[What you need to do] When you reach the line containing "ID-424, owner: 백예준 -> 문예은" in the entries below, begin reproducing lines exactly, and stop once the line containing "ID-462, label: 백엔드 -> 프론트" is done.

Data supplied section start

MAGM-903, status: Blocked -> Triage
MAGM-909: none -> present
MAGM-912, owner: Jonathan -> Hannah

Data supplied section end
Data supplied section start

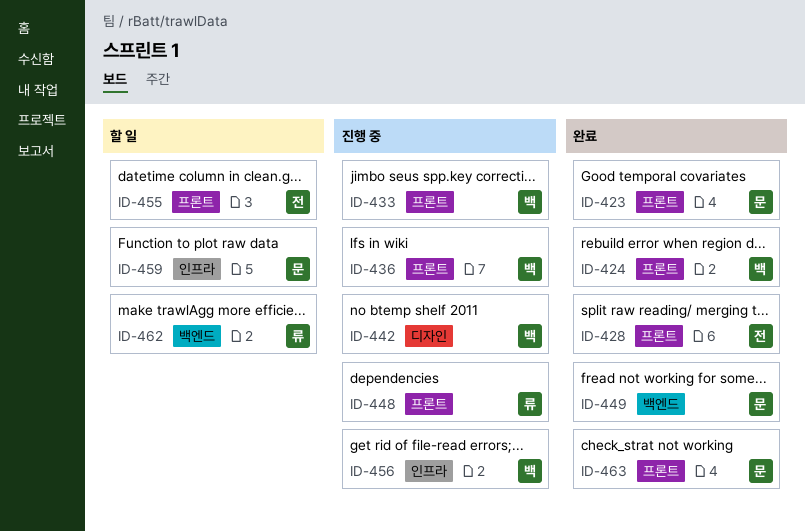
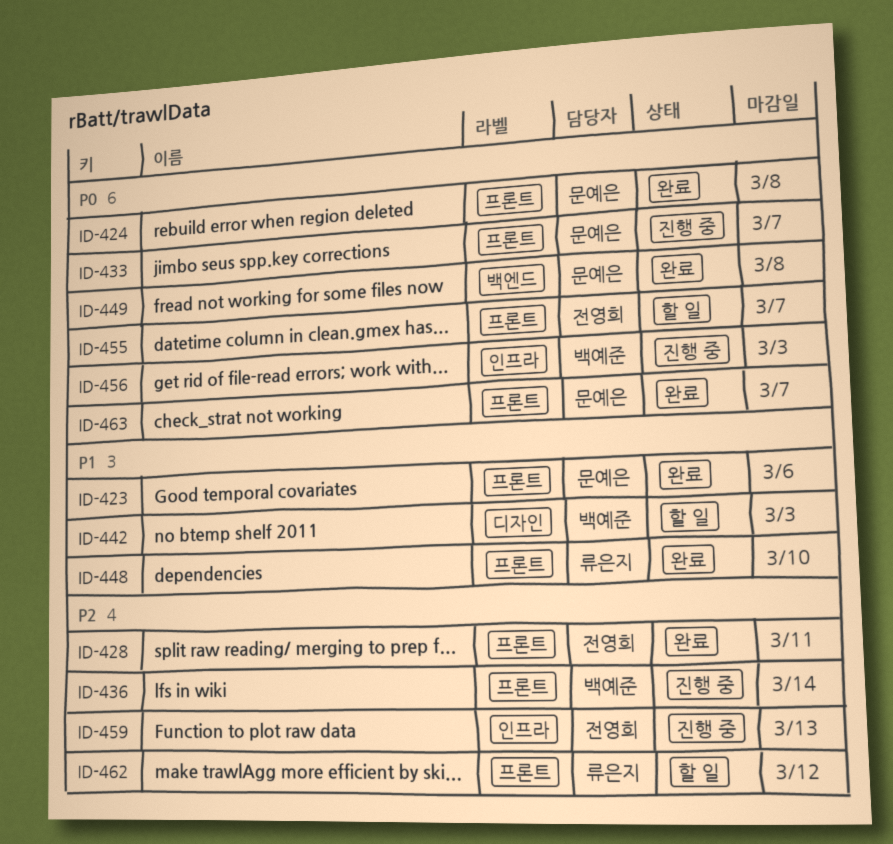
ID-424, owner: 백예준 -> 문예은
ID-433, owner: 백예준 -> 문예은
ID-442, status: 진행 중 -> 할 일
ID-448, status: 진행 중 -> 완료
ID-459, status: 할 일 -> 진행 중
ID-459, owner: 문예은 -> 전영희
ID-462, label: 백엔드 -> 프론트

Data supplied section end

[Reply to the exercise]
ID-424, owner: 백예준 -> 문예은
ID-433, owner: 백예준 -> 문예은
ID-442, status: 진행 중 -> 할 일
ID-448, status: 진행 중 -> 완료
ID-459, status: 할 일 -> 진행 중
ID-459, owner: 문예은 -> 전영희
ID-462, label: 백엔드 -> 프론트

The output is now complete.